BEGIN Extracted text
The best theatre to stream this month: The Book of Dust, Four Quartets and the start of panto season

The Book of Dust – La Belle Sauvage

The Bridge theatre’s big Christmas show from 2021, based on Philip Pullman’s novel, is now available from National Theatre at Home. Directed by Nicholas Hytner, who did His Dark Materials at the NT, it’s a masterful fantasy for audiences aged 12 and above – Pullman told the Guardian last year that he has been drawn to stories that attract children and adults ever since he put on a school play every year as a teacher.

Family Album

The characteristically clever conceit of Alan Ayckbourn’s 87th play is that it ranges across 70 years in the life of one house, from a couple’s moving-in day in 1952 to their granddaughter’s departure in 2022, with a birthday party thrown in between. Filmed at the Stephen Joseph theatre in Scarborough, it’s available until 5 November.

DaDa festival

Liverpool’s disability, Deaf and neurodivergent arts organisation DaDa takes its festival online this year with digital versions of shows staged at Unity theatre and other assorted offerings. There’s Rosa Faye Garland’s “compost-heap romance” Trash Salad; Kadisha Kayani’s tale of Covid and connection, Sunshine and Shadows; and austerity opera We Ask These Questions of Everybody by Hera, Amble Skuse and Toria Banks. The festival runs until 3 December.

Panto Online

Panto season is officially under way this month and several theatres will be streaming their upcoming festive shows. For those who can’t wait, here’s one that Peter Duncan – the Blue Peter daredevil turned daffy dame – made earlier. Actually, there’s two – Cinderella and Jack and the Beanstalk, made in Duncan’s own back garden – with a third film set to launch on 1 December.

Regenerate: Lost Songs from the Musicals

From Digital Theatre, here’s a gala concert hosted by Vikki Stone that features songs cut from stage and screen musicals – including Gnomeo and Juliet and Miss Saigon – alongside tunes taken from forthcoming shows, performed by stars including Adrian Lester, Janie Dee and Aisha Jawando. And don’t lose your head but there’s even a new composition from Toby Marlow and Lucy Moss, sung by Six queen Natalie Paris.

Three Tall Women

Ontario’s Stratford festival has just finished its 2022 season but is presenting a treat from 2021 starring Martha Henry, one of its most revered and longstanding actors. Henry’s performance in Edward Albee’s play was, says artistic director Antoni Cimolino, “a potent distillation of her strength, fierce intelligence and boundless talent”. It was her final role: she died 12 days after the production closed. Available on Stratfest@Home.

Flight Pattern performed by the Royal Ballet in 2019.
Flight Pattern performed by the Royal Ballet in 2019. Photograph: Tristram Kenton/The Guardian

Royal Opera House Stream

A new subscription service unlocks a library of about 50 productions from Covent Garden, plus interviews and other backstage material. New titles are added each month, to complement the current crop of classic ballets (Swan Lake, Sleeping Beauty, Manon) and contemporary dance hits including the 2019 one-act version of Crystal Pite’s Flight Pattern, which has just been transformed into a full-length work on stage.
END Extracted text
BEGIN Given data
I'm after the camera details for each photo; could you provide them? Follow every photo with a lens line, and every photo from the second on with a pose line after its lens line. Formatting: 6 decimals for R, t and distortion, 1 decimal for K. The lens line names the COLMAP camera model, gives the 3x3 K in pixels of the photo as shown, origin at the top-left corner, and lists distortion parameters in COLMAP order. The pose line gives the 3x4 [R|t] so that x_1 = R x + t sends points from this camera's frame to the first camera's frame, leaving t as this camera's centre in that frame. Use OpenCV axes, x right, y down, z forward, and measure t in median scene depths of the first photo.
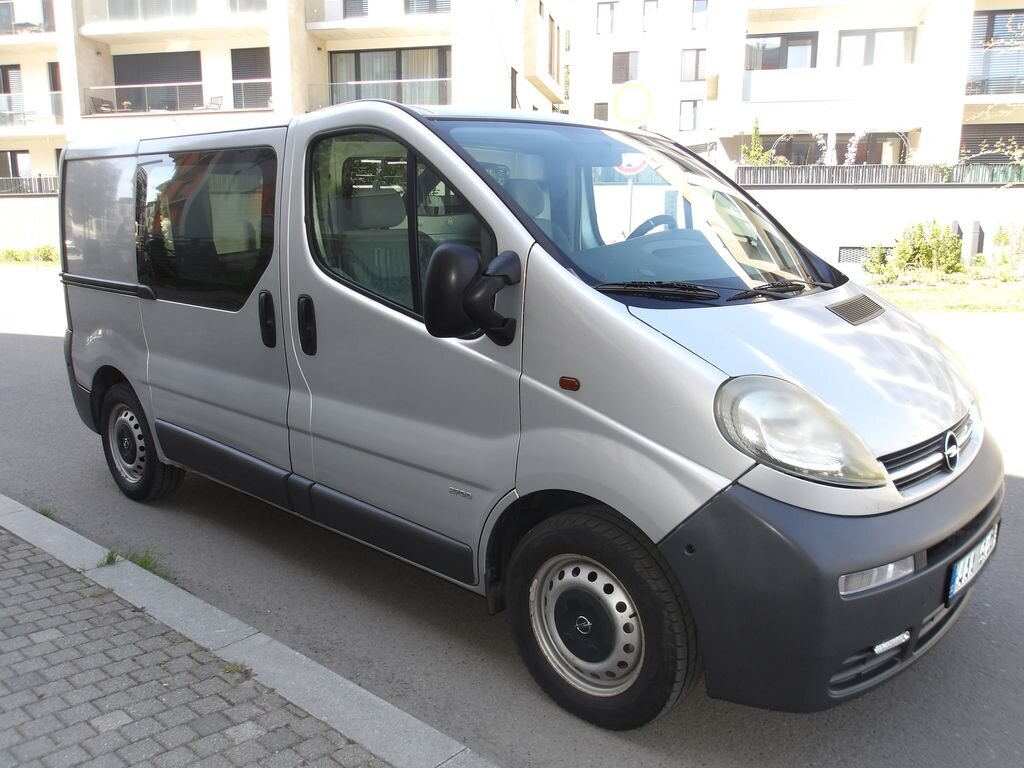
lens RADIAL K [[868.6, 0, 513.2], [0, 868.6, 381.5], [0, 0, 1]] dist [0.000810, -0.007223]
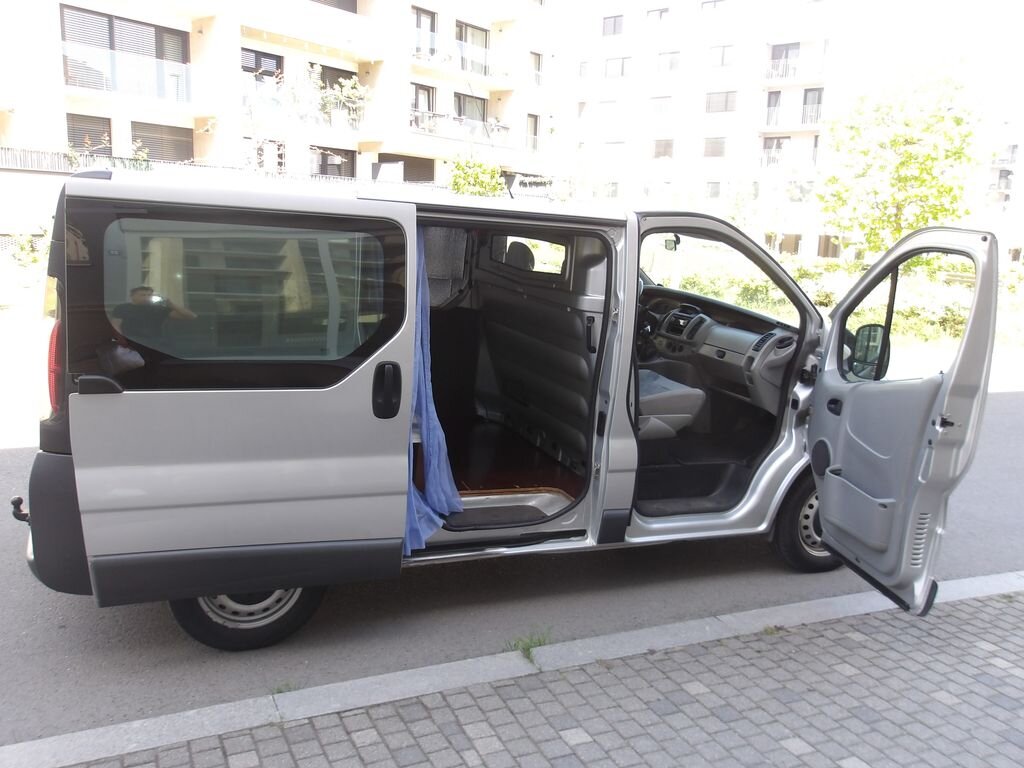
END Given data
** Exercise directions **
In the theatre streaming guide above, turn the paragraph that begins "Liverpool's disability, Deaf and neurodivergent arts organisation" into a brief bulleted list that keeps its main facts.

** Task response **
- DaDa, Liverpool's disability, Deaf and neurodivergent arts organization, is taking its festival online this year.
- The festival offers digital versions of shows staged at Unity theatre, along with other offerings.
- It includes Rosa Faye Garland's "compost-heap romance" Trash Salad.
- It includes Kadisha Kayani's Sunshine and Shadows, a tale of Covid and connection.
- It includes the austerity opera We Ask These Questions of Everybody by Hera, Amble Skuse and Toria Banks.
- The festival runs until 3 December.